Year
2003
Abstract
Various Non-Destructive Analysis (NDA) techniques based on High Resolution Gamma Spectroscopy are available to assay Spent Nuclear Fuels (SNF). These include waste assay systems such as Tomographic Gamma Scanners (TGS). SNF contain not only fissile isotopes such as 235U but also fission products such as 137Cs. Gamma assay of 235U in the presence of high 137Cs activities is difficult because of the following reasons; (i) increased continuum in the spectral region of interest, and (ii) the backscatter from the 662 keV photons from 137Cs interferes with the 186 keV peak from 235U. The backscatter effect limits the accuracy with which the 186 keV peak area can be determined. In this work, the backscatter effect is explored using measurements as well as Monte Carlo calculations using the MCNP code. Measurements were performed using a stainless steel can filled with aluminum rivets and by locating a 0.93 g 235U source, either by itself or along with an intense 137Cs source at the center of the can. A 120% coaxial High Purity Germanium (HPGe) detector was used to measure the gamma ray spectra.

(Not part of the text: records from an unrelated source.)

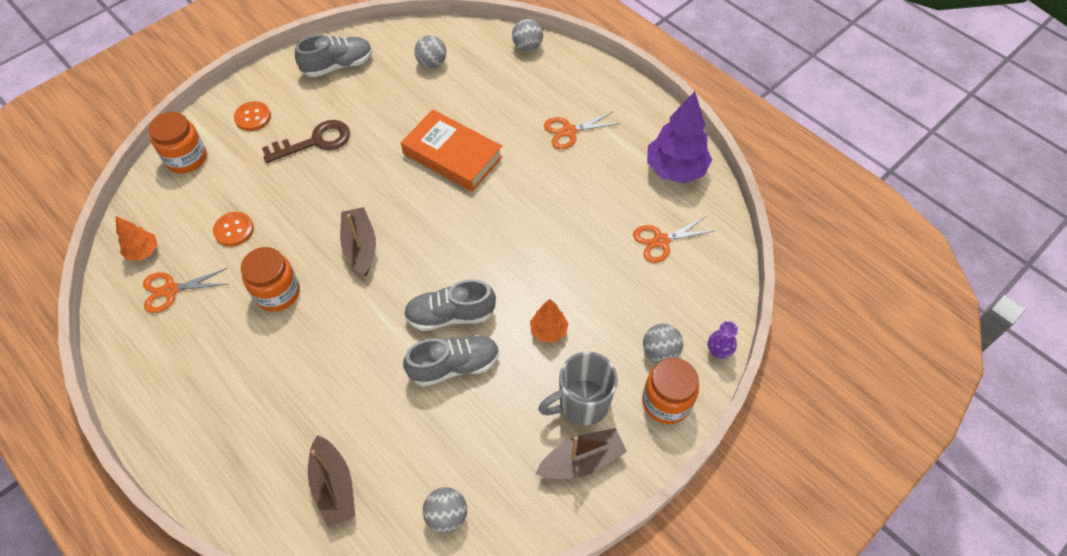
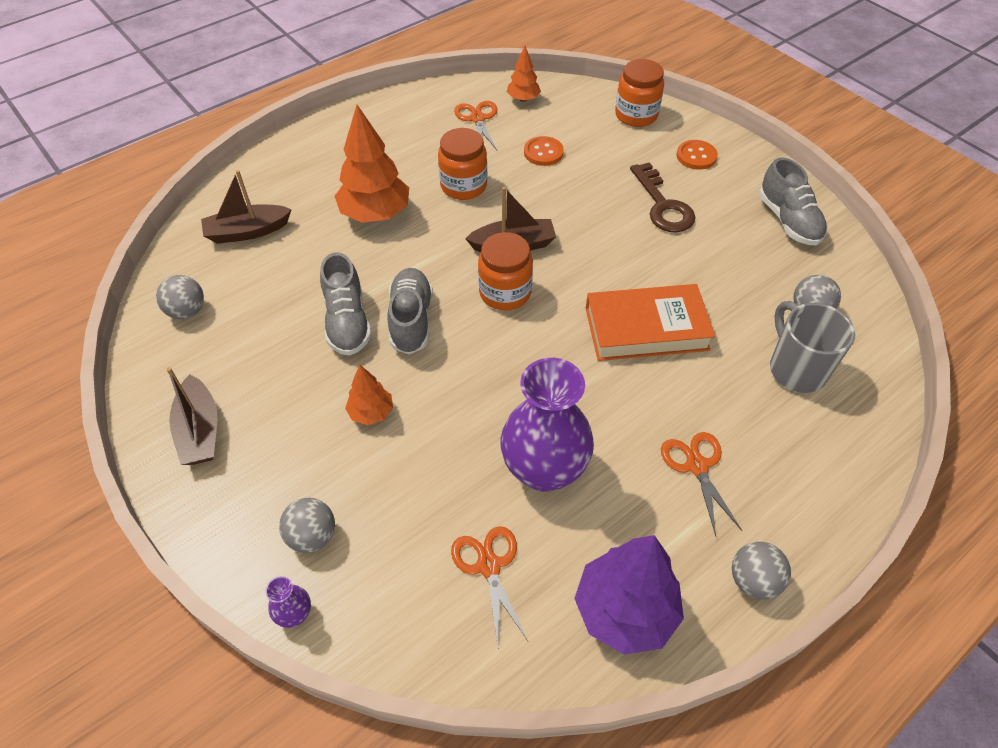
camera: 95 degrees right, 5 degrees down
(313, 366) = (375, 214): none -> orange tree
(452, 155) = (646, 328): orange book -> orange book turned 45 degrees clockwise
(527, 47) = (867, 425): grey ball -> grey ball (753, 580)
(582, 403) = (268, 438): grey mug -> grey mug (796, 369)
(584, 214) = (544, 469): none -> purple vase
(666, 402) = (241, 532): orange jar -> orange jar (505, 292)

The measurements were performed for Cs/U ratios that were different by a factor of 20, and were used to benchmark MCNP calculations. The emerging 662:186 keV intensity ratio was on the order of 56:1. For the MCNP calculations, a validated model of the HPGe detector was used. The experimental geometry was simulated faithfully, and MCNP runs were performed by placing a source at the center of the can, emitting either 661.66 keV or 185.715 keV photons. To test the change in the ratio of the 185.715 keV peak area to the backscatter region, a series of MCNP runs were conducted by varying the matrix density. The degradation of the signal-to-noise ratio for uranium was studied.